## DATA TO PROCESS

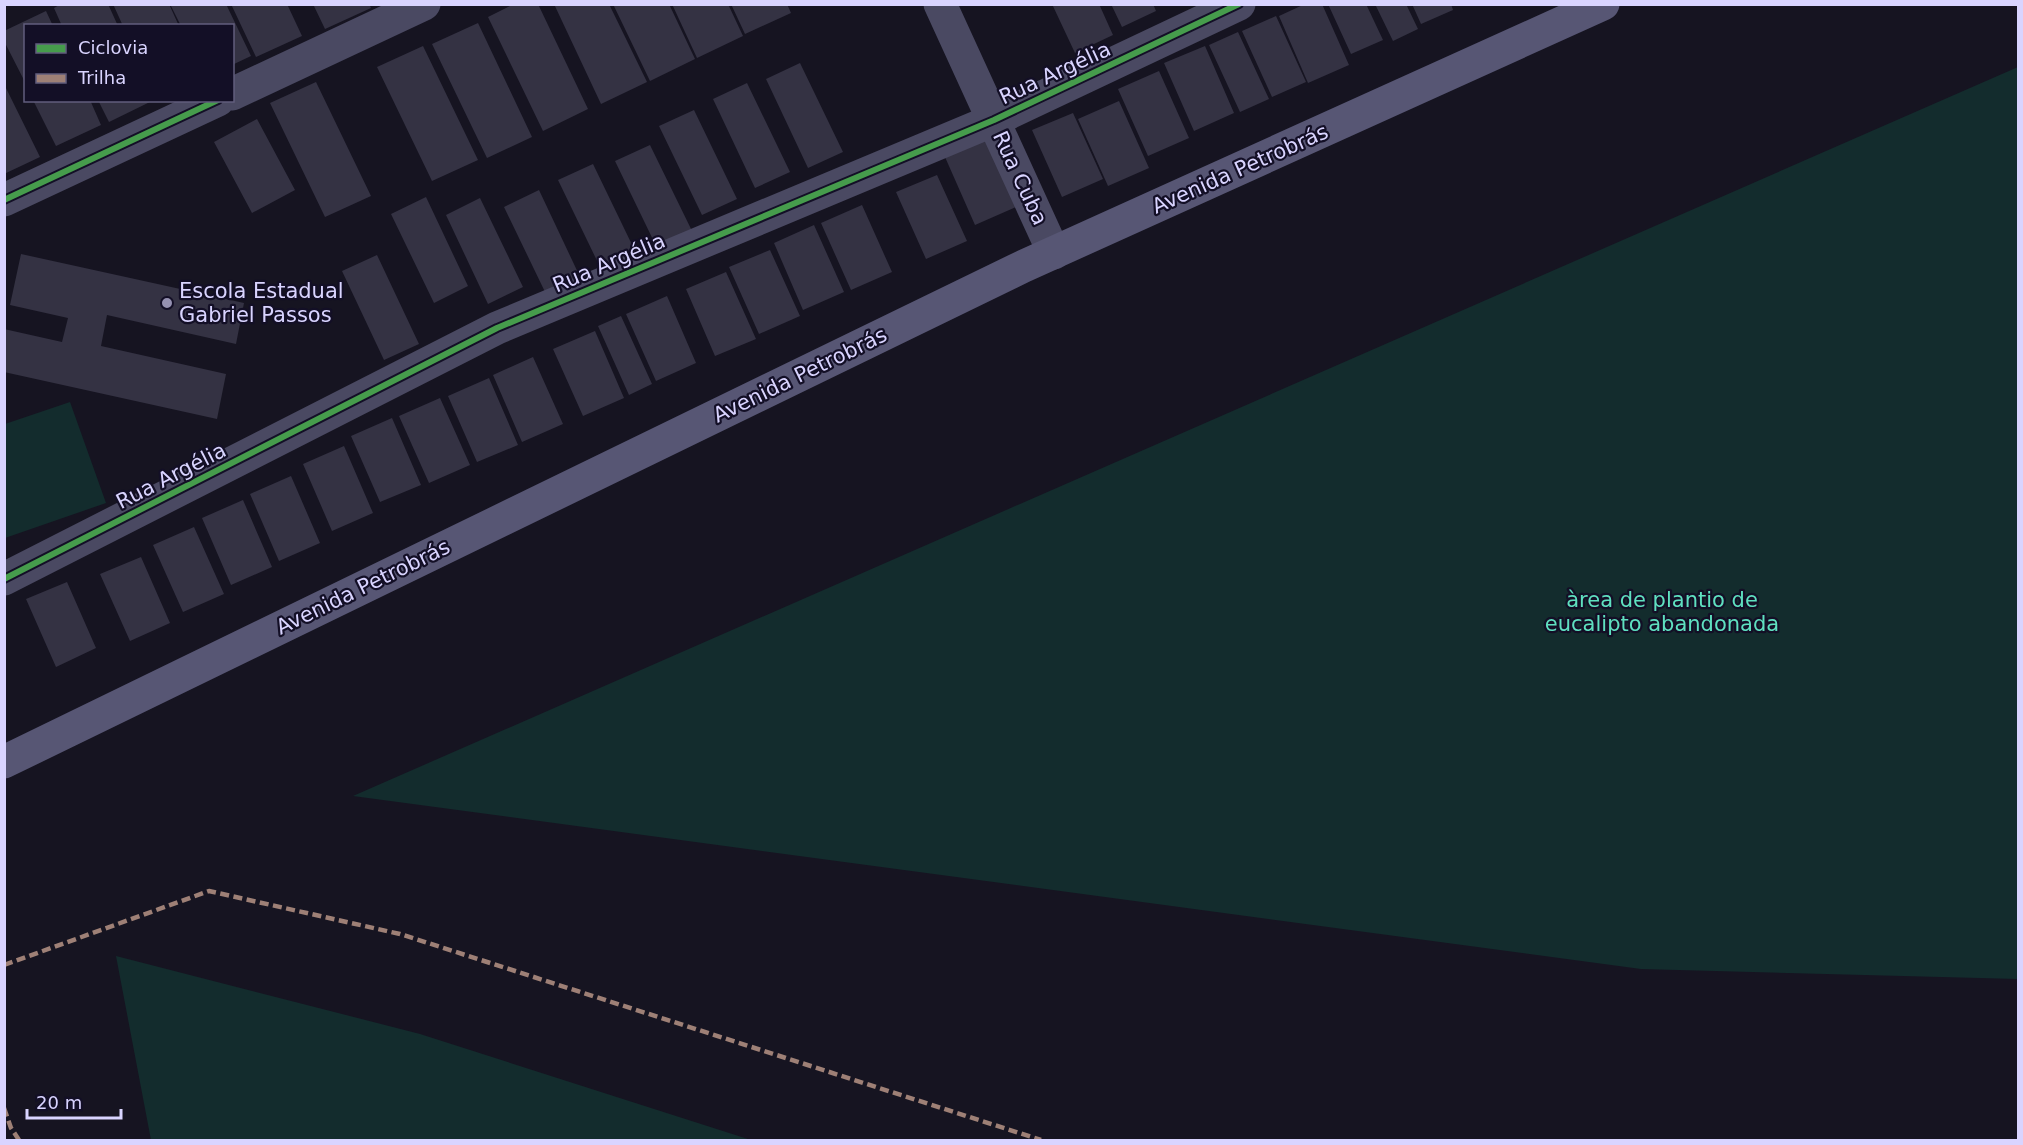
<svg xmlns="http://www.w3.org/2000/svg" width="2023" height="1145" font-family="'DejaVu Sans',sans-serif">
	<rect width="100%" height="100%" fill="#161421"/>
	<path fill="#132c2d" d="M 2018,67 L 2018,979 L 1641,969 L 353,796 Z
		M 70,402 L 106,503 L 5,538 L 5,424 Z
		M 116,956 L 420,1034 L 751,1140 L 151,1140 Z"/>
	<path fill="#343243" d="M 61,4 L 108,4 L 118,26 L 62,26 L 54,8 Z
		M 113,4 L 169,4 L 179,26 L 123,26 Z
		M 170,4 L 226,4 L 251,56 L 232,65 L 232,26 L 181,26 Z
		M 231,4 L 287,4 L 302,36 L 256,57 Z
		M 313,4 L 369,4 L 371,8 L 325,29 Z
		M 514,4 L 538,4 L 588,109 L 543,131 L 488,17 Z
		M 554,4 L 609,4 L 647,82 L 601,104 Z
		M 613,4 L 669,4 L 695,59 L 650,81 Z
		M 672,4 L 728,4 L 743,36 L 697,58 Z
		M 731,4 L 787,4 L 791,13 L 745,34 Z
		M 1052,4 L 1099,4 L 1113,35 L 1075,53 Z
		M 1111,4 L 1153,4 L 1156,11 L 1122,27 Z
		M 1305,4 L 1322,4 L 1349,65 L 1308,83 L 1279,16 Z
		M 1328,4 L 1366,4 L 1383,40 L 1351,54 Z
		M 1375,4 L 1406,4 L 1418,29 L 1393,41 Z
		M 1412,4 L 1451,4 L 1453,10 L 1421,24 Z
		M 46,11 L 53,26 L 26,26 L 26,84 L 4,41 L 4,31 Z
		M 1276,16 L 1306,82 L 1272,97 L 1242,31 Z
		M 478,23 L 532,137 L 487,158 L 432,44 Z
		M 1238,32 L 1269,99 L 1240,112 L 1209,45 Z
		M 423,46 L 478,160 L 432,181 L 377,67 Z
		M 1205,46 L 1234,113 L 1194,131 L 1164,63 Z
		M 800,63 L 843,152 L 808,168 L 766,79 Z
		M 1159,71 L 1189,138 L 1148,156 L 1118,89 Z
		M 316,82 L 371,196 L 325,217 L 270,103 Z
		M 747,83 L 790,172 L 755,188 L 713,99 Z
		M 4,84 L 40,157 L 4,174 Z
		M 33,100 L 90,100 L 101,125 L 56,146 Z
		M 98,100 L 154,100 L 109,122 Z
		M 1119,101 L 1149,168 L 1108,186 L 1078,119 Z
		M 694,110 L 737,199 L 702,215 L 659,126 Z
		M 1073,113 L 1103,179 L 1062,197 L 1032,130 Z
		M 257,119 L 295,190 L 252,213 L 214,142 Z
		M 986,140 L 1016,207 L 975,225 L 945,157 Z
		M 650,145 L 693,233 L 658,250 L 615,161 Z
		M 593,164 L 636,253 L 601,269 L 558,180 Z
		M 937,175 L 967,241 L 926,259 L 896,192 Z
		M 539,190 L 581,279 L 547,296 L 504,207 Z
		M 426,197 L 468,286 L 434,303 L 391,214 Z
		M 480,198 L 523,287 L 488,304 L 446,215 Z
		M 862,205 L 892,272 L 851,290 L 821,223 Z
		M 814,225 L 844,292 L 803,310 L 774,243 Z
		M 770,250 L 800,316 L 759,334 L 729,267 Z
		M 21,254 L 244,303 L 236,344 L 107,315 L 101,346 L 226,374 L 217,419 L 4,372 L 4,329 L 62,342 L 68,318 L 10,305 Z
		M 377,255 L 419,344 L 384,360 L 342,271 Z
		M 726,272 L 756,339 L 715,356 L 686,289 Z
		M 667,296 L 696,363 L 656,381 L 626,314 Z
		M 621,316 L 652,384 L 629,395 L 598,326 Z
		M 595,331 L 624,398 L 583,416 L 553,349 Z
		M 533,357 L 563,424 L 522,442 L 493,375 Z
		M 489,378 L 518,445 L 477,462 L 448,396 Z
		M 440,398 L 470,465 L 429,483 L 399,416 Z
		M 392,418 L 421,485 L 380,502 L 351,436 Z
		M 344,446 L 373,513 L 332,531 L 303,464 Z
		M 291,476 L 320,543 L 279,561 L 250,494 Z
		M 243,500 L 272,567 L 231,585 L 202,518 Z
		M 194,527 L 224,594 L 183,612 L 153,545 Z
		M 141,557 L 170,623 L 130,641 L 100,574 Z
		M 67,582 L 96,648 L 56,667 L 26,599 Z"/>
	<g fill="none" stroke-linecap="round" stroke-linejoin="round">
		<path stroke="#4a4962" stroke-width="33" d="M 940,4 L 1054,253
			M 232,94 L 424,4
			M 4,200 L 218,100
			M 4,579 L 497,328 L 994,120 L 1239,4"/>
		<path stroke="#575674" stroke-width="33" d="M 4,762 L 1024,266 L 1603,4"/>
		<path stroke="#9e8076" stroke-width="4.5" stroke-dasharray="9 4.5" stroke-linecap="butt" d="M 4,965 L 209,891 L 400,934 L 1041,1140
			M 4,1108 L 11,1128 L 19,1140"/>
		<defs>
			<path id="cycleway" d="M 4,200 L 218,100
				M 4,579 L 497,328 L 994,120 L 1239,4"/>
		</defs>
		<use href="#cycleway" stroke="#130f26" stroke-width="10"/>
		<use href="#cycleway" stroke="#469c4c" stroke-width="6"/>
	</g>
	<circle fill="#9591b1" stroke="#130f26" stroke-width="2" cx="167" cy="303" r="6"/>
	<g text-anchor="middle" stroke-width="4.5" stroke-linejoin="round" paint-order="stroke">
		<g font-size="21" fill="#d9d4ff" stroke="#130f26">
			<text transform="translate(1055 73) rotate(-25)" y="7">Rua Argélia</text>
			<text transform="translate(1240 169) rotate(-24)" y="7">Avenida Petrobrás</text>
			<text transform="translate(1020 178) rotate(65)" y="7">Rua Cuba</text>
			<text transform="translate(609 263) rotate(-23)" y="7">Rua Argélia</text>
			<text transform="translate(800 375) rotate(-26)" y="7">Avenida Petrobrás</text>
			<text transform="translate(171 476) rotate(-27)" y="7">Rua Argélia</text>
			<text transform="translate(363 587) rotate(-26)" y="7">Avenida Petrobrás</text>
		</g>
		<g font-size="21" fill="#d9d4ff" stroke="#130f26" text-anchor="start">
			<text x="179" y="298">Escola Estadual<tspan x="179" dy="24">Gabriel Passos</tspan></text>
		</g>
		<g font-size="21" fill="#5fe0c0" stroke="#130f26">
			<text x="1662" y="607">àrea de plantio de<tspan x="1662" dy="24">eucalipto abandonada</tspan></text>
		</g>
	</g>
	<rect width="2023" height="1145" fill="none" stroke="#d9d4ff" stroke-width="12"/>
	<rect x="24" y="24" width="210" height="78" fill="#130f26" stroke="#625e7d" stroke-width="1.5"/>
	<rect x="36" y="44" width="30" height="9" fill="#469c4c" stroke="#625e7d" stroke-width="1.5"/>
	<text x="78" y="54" font-size="18" fill="#d9d4ff">Ciclovia</text>
	<rect x="36" y="74" width="30" height="9" fill="#9e8076" stroke="#625e7d" stroke-width="1.5"/>
	<text x="78" y="84" font-size="18" fill="#d9d4ff">Trilha</text>
	<path d="M27 1109v9h94v-9" fill="none" stroke="#d9d4ff" stroke-width="3"/>
	<text x="36" y="1109" font-size="18" fill="#d9d4ff" stroke="#130f26" stroke-width="4.5" paint-order="stroke">20 m</text>
</svg>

## ABOUT THIS TASK
All of the entries above need to be repeated exactly, minus the pictures.

## SOLUTION TO THE EXERCISE
<svg xmlns="http://www.w3.org/2000/svg" width="2023" height="1145" font-family="'DejaVu Sans',sans-serif">
	<rect width="100%" height="100%" fill="#161421"/>
	<path fill="#132c2d" d="M 2018,67 L 2018,979 L 1641,969 L 353,796 Z
		M 70,402 L 106,503 L 5,538 L 5,424 Z
		M 116,956 L 420,1034 L 751,1140 L 151,1140 Z"/>
	<path fill="#343243" d="M 61,4 L 108,4 L 118,26 L 62,26 L 54,8 Z
		M 113,4 L 169,4 L 179,26 L 123,26 Z
		M 170,4 L 226,4 L 251,56 L 232,65 L 232,26 L 181,26 Z
		M 231,4 L 287,4 L 302,36 L 256,57 Z
		M 313,4 L 369,4 L 371,8 L 325,29 Z
		M 514,4 L 538,4 L 588,109 L 543,131 L 488,17 Z
		M 554,4 L 609,4 L 647,82 L 601,104 Z
		M 613,4 L 669,4 L 695,59 L 650,81 Z
		M 672,4 L 728,4 L 743,36 L 697,58 Z
		M 731,4 L 787,4 L 791,13 L 745,34 Z
		M 1052,4 L 1099,4 L 1113,35 L 1075,53 Z
		M 1111,4 L 1153,4 L 1156,11 L 1122,27 Z
		M 1305,4 L 1322,4 L 1349,65 L 1308,83 L 1279,16 Z
		M 1328,4 L 1366,4 L 1383,40 L 1351,54 Z
		M 1375,4 L 1406,4 L 1418,29 L 1393,41 Z
		M 1412,4 L 1451,4 L 1453,10 L 1421,24 Z
		M 46,11 L 53,26 L 26,26 L 26,84 L 4,41 L 4,31 Z
		M 1276,16 L 1306,82 L 1272,97 L 1242,31 Z
		M 478,23 L 532,137 L 487,158 L 432,44 Z
		M 1238,32 L 1269,99 L 1240,112 L 1209,45 Z
		M 423,46 L 478,160 L 432,181 L 377,67 Z
		M 1205,46 L 1234,113 L 1194,131 L 1164,63 Z
		M 800,63 L 843,152 L 808,168 L 766,79 Z
		M 1159,71 L 1189,138 L 1148,156 L 1118,89 Z
		M 316,82 L 371,196 L 325,217 L 270,103 Z
		M 747,83 L 790,172 L 755,188 L 713,99 Z
		M 4,84 L 40,157 L 4,174 Z
		M 33,100 L 90,100 L 101,125 L 56,146 Z
		M 98,100 L 154,100 L 109,122 Z
		M 1119,101 L 1149,168 L 1108,186 L 1078,119 Z
		M 694,110 L 737,199 L 702,215 L 659,126 Z
		M 1073,113 L 1103,179 L 1062,197 L 1032,130 Z
		M 257,119 L 295,190 L 252,213 L 214,142 Z
		M 986,140 L 1016,207 L 975,225 L 945,157 Z
		M 650,145 L 693,233 L 658,250 L 615,161 Z
		M 593,164 L 636,253 L 601,269 L 558,180 Z
		M 937,175 L 967,241 L 926,259 L 896,192 Z
		M 539,190 L 581,279 L 547,296 L 504,207 Z
		M 426,197 L 468,286 L 434,303 L 391,214 Z
		M 480,198 L 523,287 L 488,304 L 446,215 Z
		M 862,205 L 892,272 L 851,290 L 821,223 Z
		M 814,225 L 844,292 L 803,310 L 774,243 Z
		M 770,250 L 800,316 L 759,334 L 729,267 Z
		M 21,254 L 244,303 L 236,344 L 107,315 L 101,346 L 226,374 L 217,419 L 4,372 L 4,329 L 62,342 L 68,318 L 10,305 Z
		M 377,255 L 419,344 L 384,360 L 342,271 Z
		M 726,272 L 756,339 L 715,356 L 686,289 Z
		M 667,296 L 696,363 L 656,381 L 626,314 Z
		M 621,316 L 652,384 L 629,395 L 598,326 Z
		M 595,331 L 624,398 L 583,416 L 553,349 Z
		M 533,357 L 563,424 L 522,442 L 493,375 Z
		M 489,378 L 518,445 L 477,462 L 448,396 Z
		M 440,398 L 470,465 L 429,483 L 399,416 Z
		M 392,418 L 421,485 L 380,502 L 351,436 Z
		M 344,446 L 373,513 L 332,531 L 303,464 Z
		M 291,476 L 320,543 L 279,561 L 250,494 Z
		M 243,500 L 272,567 L 231,585 L 202,518 Z
		M 194,527 L 224,594 L 183,612 L 153,545 Z
		M 141,557 L 170,623 L 130,641 L 100,574 Z
		M 67,582 L 96,648 L 56,667 L 26,599 Z"/>
	<g fill="none" stroke-linecap="round" stroke-linejoin="round">
		<path stroke="#4a4962" stroke-width="33" d="M 940,4 L 1054,253
			M 232,94 L 424,4
			M 4,200 L 218,100
			M 4,579 L 497,328 L 994,120 L 1239,4"/>
		<path stroke="#575674" stroke-width="33" d="M 4,762 L 1024,266 L 1603,4"/>
		<path stroke="#9e8076" stroke-width="4.5" stroke-dasharray="9 4.5" stroke-linecap="butt" d="M 4,965 L 209,891 L 400,934 L 1041,1140
			M 4,1108 L 11,1128 L 19,1140"/>
		<defs>
			<path id="cycleway" d="M 4,200 L 218,100
				M 4,579 L 497,328 L 994,120 L 1239,4"/>
		</defs>
		<use href="#cycleway" stroke="#130f26" stroke-width="10"/>
		<use href="#cycleway" stroke="#469c4c" stroke-width="6"/>
	</g>
	<circle fill="#9591b1" stroke="#130f26" stroke-width="2" cx="167" cy="303" r="6"/>
	<g text-anchor="middle" stroke-width="4.5" stroke-linejoin="round" paint-order="stroke">
		<g font-size="21" fill="#d9d4ff" stroke="#130f26">
			<text transform="translate(1055 73) rotate(-25)" y="7">Rua Argélia</text>
			<text transform="translate(1240 169) rotate(-24)" y="7">Avenida Petrobrás</text>
			<text transform="translate(1020 178) rotate(65)" y="7">Rua Cuba</text>
			<text transform="translate(609 263) rotate(-23)" y="7">Rua Argélia</text>
			<text transform="translate(800 375) rotate(-26)" y="7">Avenida Petrobrás</text>
			<text transform="translate(171 476) rotate(-27)" y="7">Rua Argélia</text>
			<text transform="translate(363 587) rotate(-26)" y="7">Avenida Petrobrás</text>
		</g>
		<g font-size="21" fill="#d9d4ff" stroke="#130f26" text-anchor="start">
			<text x="179" y="298">Escola Estadual<tspan x="179" dy="24">Gabriel Passos</tspan></text>
		</g>
		<g font-size="21" fill="#5fe0c0" stroke="#130f26">
			<text x="1662" y="607">àrea de plantio de<tspan x="1662" dy="24">eucalipto abandonada</tspan></text>
		</g>
	</g>
	<rect width="2023" height="1145" fill="none" stroke="#d9d4ff" stroke-width="12"/>
	<rect x="24" y="24" width="210" height="78" fill="#130f26" stroke="#625e7d" stroke-width="1.5"/>
	<rect x="36" y="44" width="30" height="9" fill="#469c4c" stroke="#625e7d" stroke-width="1.5"/>
	<text x="78" y="54" font-size="18" fill="#d9d4ff">Ciclovia</text>
	<rect x="36" y="74" width="30" height="9" fill="#9e8076" stroke="#625e7d" stroke-width="1.5"/>
	<text x="78" y="84" font-size="18" fill="#d9d4ff">Trilha</text>
	<path d="M27 1109v9h94v-9" fill="none" stroke="#d9d4ff" stroke-width="3"/>
	<text x="36" y="1109" font-size="18" fill="#d9d4ff" stroke="#130f26" stroke-width="4.5" paint-order="stroke">20 m</text>
</svg>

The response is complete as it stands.